HOW TO COMPLETE THIS TASK
An image-free, verbatim transcription of the records is the expected result.
### THE RECORDS ###
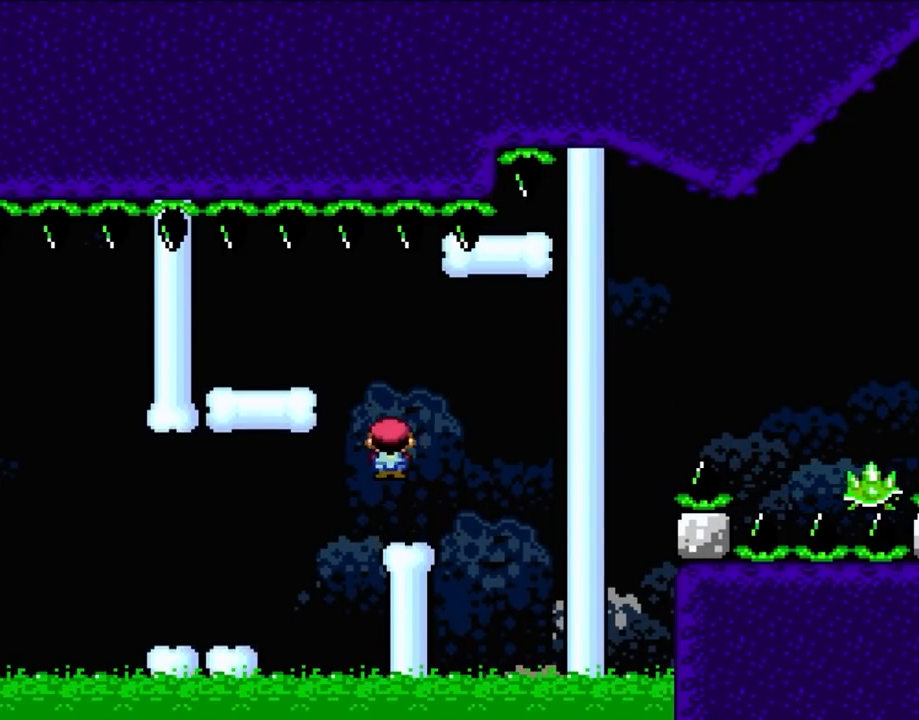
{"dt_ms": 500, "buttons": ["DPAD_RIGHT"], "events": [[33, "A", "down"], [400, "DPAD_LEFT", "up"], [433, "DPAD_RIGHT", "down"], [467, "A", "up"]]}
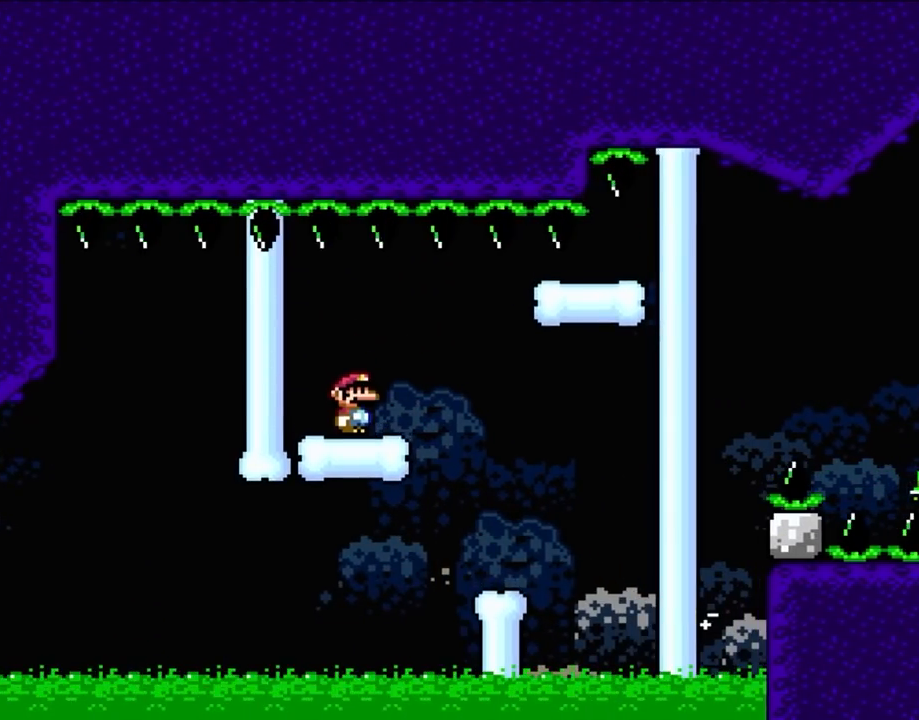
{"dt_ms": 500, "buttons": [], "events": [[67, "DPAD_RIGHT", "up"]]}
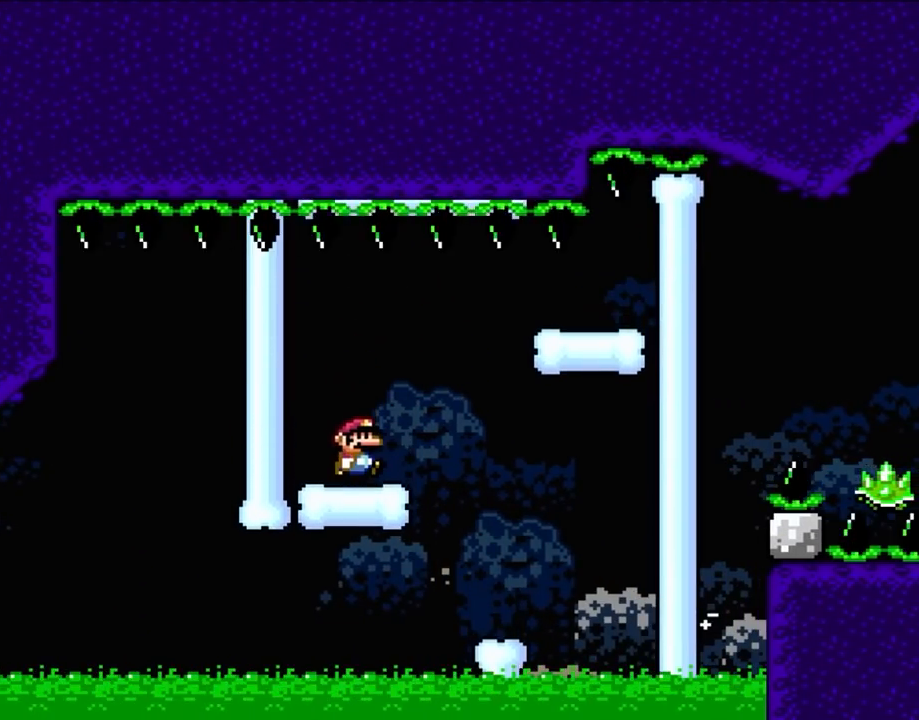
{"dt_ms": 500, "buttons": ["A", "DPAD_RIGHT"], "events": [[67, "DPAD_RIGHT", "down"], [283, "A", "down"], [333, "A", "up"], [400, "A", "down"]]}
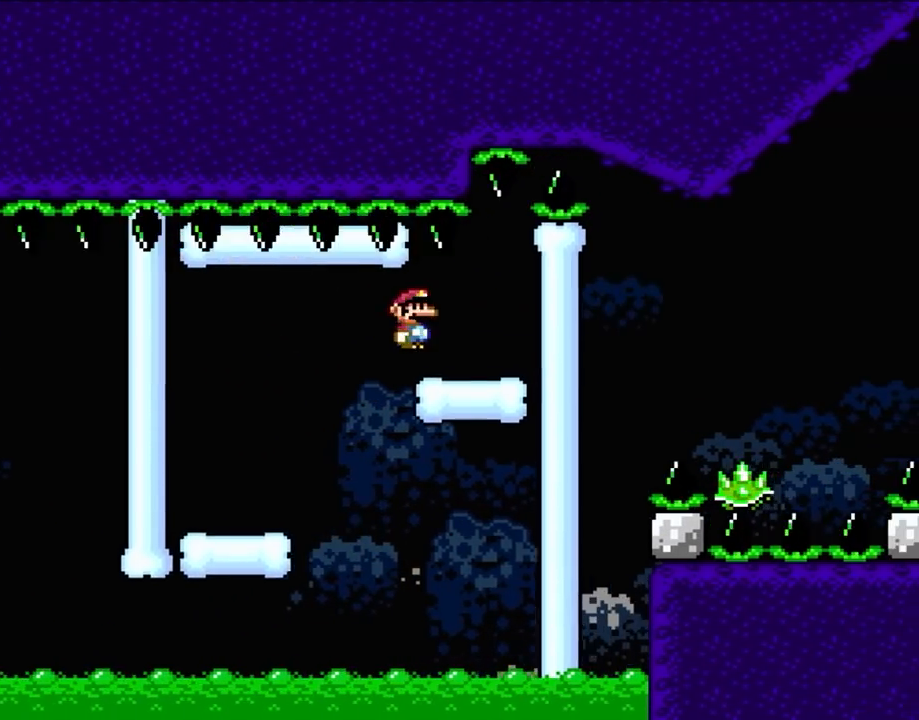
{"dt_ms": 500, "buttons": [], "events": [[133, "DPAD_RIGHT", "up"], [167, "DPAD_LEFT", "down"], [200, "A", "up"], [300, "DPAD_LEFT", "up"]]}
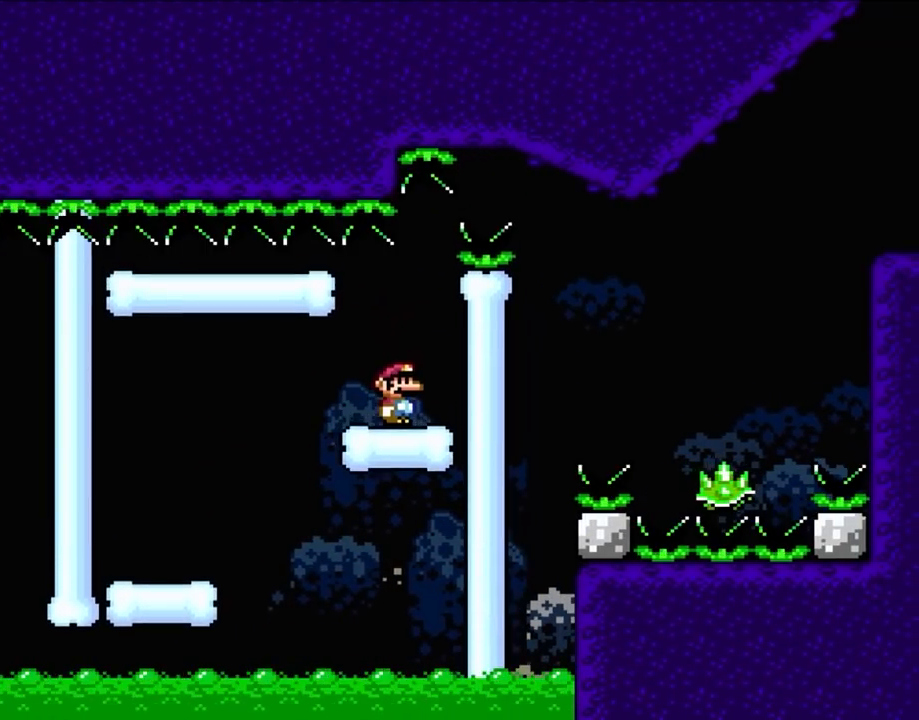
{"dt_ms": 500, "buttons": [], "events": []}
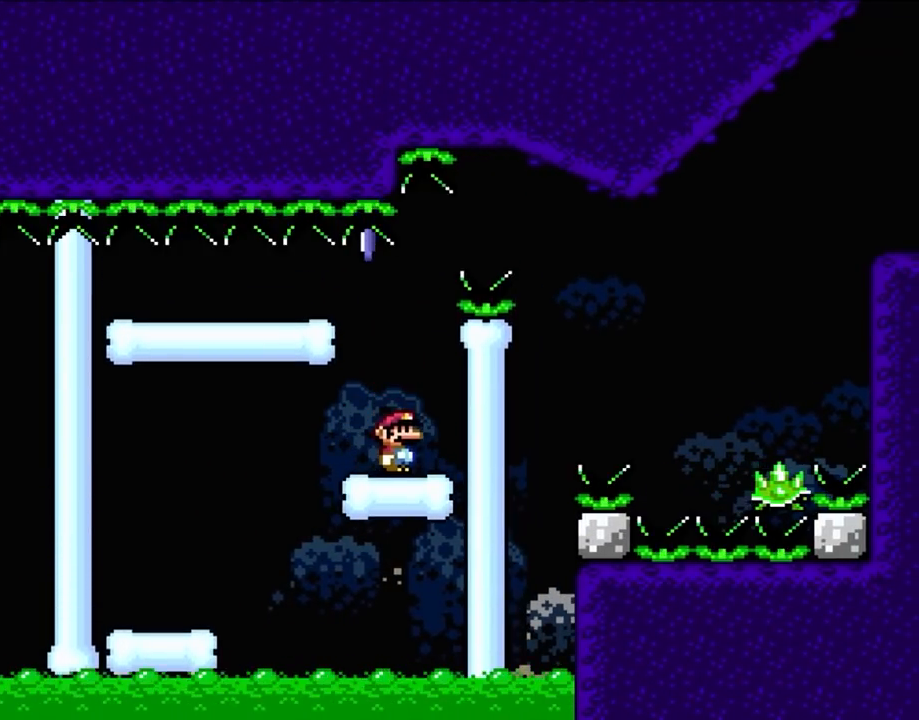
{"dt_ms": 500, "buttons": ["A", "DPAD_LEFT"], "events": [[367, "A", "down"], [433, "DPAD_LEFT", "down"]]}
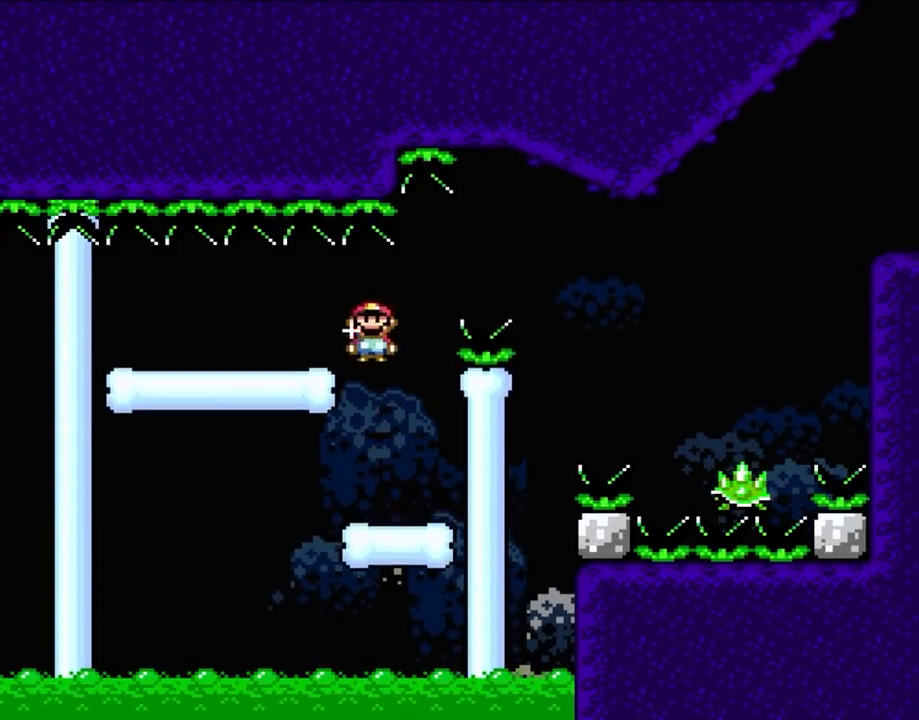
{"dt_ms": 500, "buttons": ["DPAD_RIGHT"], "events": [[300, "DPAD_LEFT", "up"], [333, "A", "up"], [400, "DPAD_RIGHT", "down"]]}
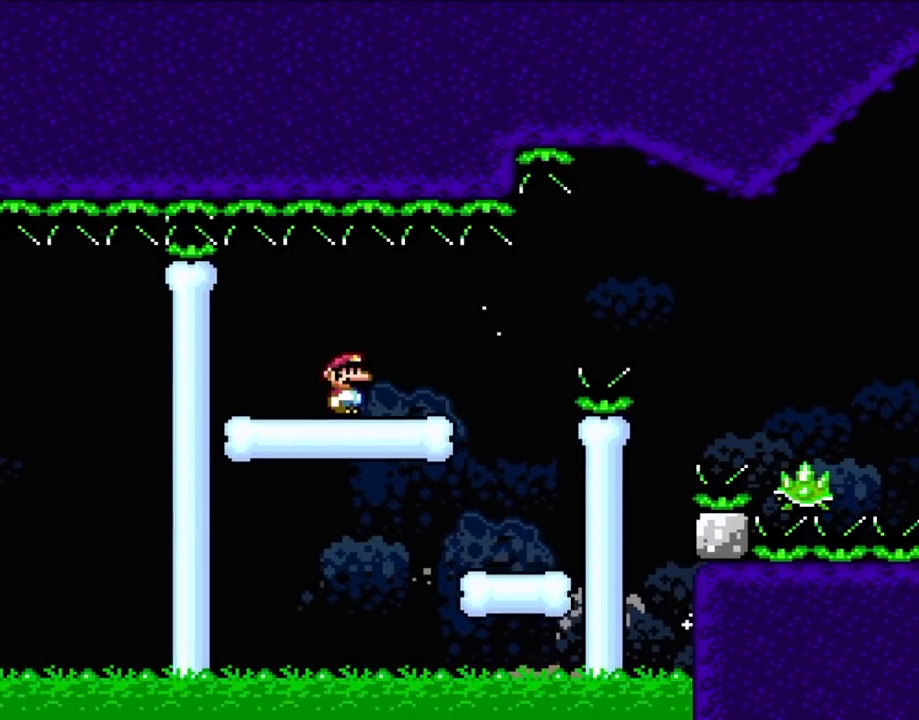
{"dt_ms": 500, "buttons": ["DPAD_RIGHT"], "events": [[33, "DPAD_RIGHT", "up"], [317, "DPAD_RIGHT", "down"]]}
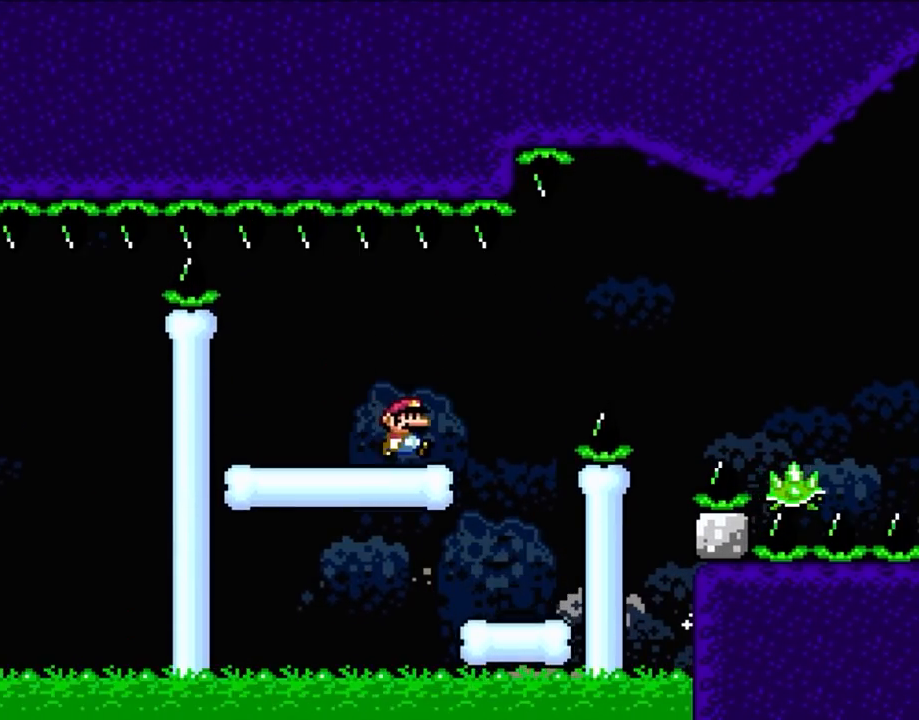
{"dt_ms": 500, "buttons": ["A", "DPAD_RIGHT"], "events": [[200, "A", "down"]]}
###
TASK SOLUTION
{"dt_ms": 500, "buttons": ["DPAD_RIGHT"], "events": [[33, "A", "down"], [400, "DPAD_LEFT", "up"], [433, "DPAD_RIGHT", "down"], [467, "A", "up"]]}
{"dt_ms": 500, "buttons": [], "events": [[67, "DPAD_RIGHT", "up"]]}
{"dt_ms": 500, "buttons": ["A", "DPAD_RIGHT"], "events": [[67, "DPAD_RIGHT", "down"], [283, "A", "down"], [333, "A", "up"], [400, "A", "down"]]}
{"dt_ms": 500, "buttons": [], "events": [[133, "DPAD_RIGHT", "up"], [167, "DPAD_LEFT", "down"], [200, "A", "up"], [300, "DPAD_LEFT", "up"]]}
{"dt_ms": 500, "buttons": [], "events": []}
{"dt_ms": 500, "buttons": ["A", "DPAD_LEFT"], "events": [[367, "A", "down"], [433, "DPAD_LEFT", "down"]]}
{"dt_ms": 500, "buttons": ["DPAD_RIGHT"], "events": [[300, "DPAD_LEFT", "up"], [333, "A", "up"], [400, "DPAD_RIGHT", "down"]]}
{"dt_ms": 500, "buttons": ["DPAD_RIGHT"], "events": [[33, "DPAD_RIGHT", "up"], [317, "DPAD_RIGHT", "down"]]}
{"dt_ms": 500, "buttons": ["A", "DPAD_RIGHT"], "events": [[200, "A", "down"]]}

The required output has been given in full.